# Catalogue Fitting

Synference has a method specifically for fitting catalogues of sources - `fit_catalogue`.

This is designed to be a flexible and fast way to fit your full catalogue.

It can handle:
1. Transforming observations to match the expected model features.
2. Prior predictive checks/outlier detection to remove sources that are unlikely to be well modelled.
3. Optional imputation of missing data.
4. Rapid posterior inference using trained model.
5. Optional SED recovery (see [this notebook](sed_recovery.ipynb) for more details).
6. Returning structured results.

In [None]:
import os

import numpy as np
from IPython.display import display
from synthesizer import get_grids_dir
from unyt import Jy

from synference import SBI_Fitter, load_unc_model_from_hdf5, test_data_dir

print(get_grids_dir())

available_grids = os.listdir(get_grids_dir())
if "test_grid.hdf5" not in available_grids:
    cmd = f"synthesizer-download --test-grids --destination {get_grids_dir()}"
    os.system(cmd)

library_path = os.path.join(get_grids_dir(), "test_grid.hdf5")

Data to examine:
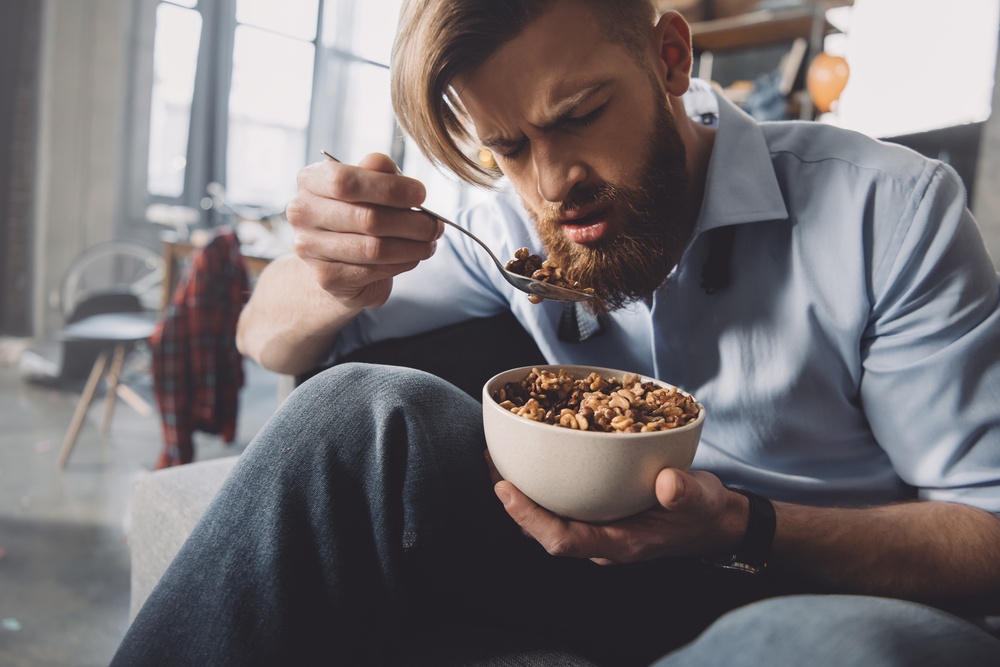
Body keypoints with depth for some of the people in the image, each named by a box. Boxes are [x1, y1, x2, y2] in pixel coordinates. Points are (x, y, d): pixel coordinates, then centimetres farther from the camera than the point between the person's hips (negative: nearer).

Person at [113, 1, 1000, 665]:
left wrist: (747, 531, -29)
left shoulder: (889, 210, -15)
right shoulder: (517, 221, -4)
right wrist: (329, 288, -25)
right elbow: (269, 340, 0)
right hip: (619, 547, 2)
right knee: (363, 405, -19)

Description of the task:
Using the source text on catalogue fitting, answer the following:
(a) What is the name of the Synference method for fitting catalogues of sources?
(b) Which notebook does the text point to for more details on SED recovery?
(c) What file name does the code check for among the available grids before downloading?
The rows were drawn from a separate source.

Result:
(a) `fit_catalogue`
(b) sed_recovery.ipynb
(c) test_grid.hdf5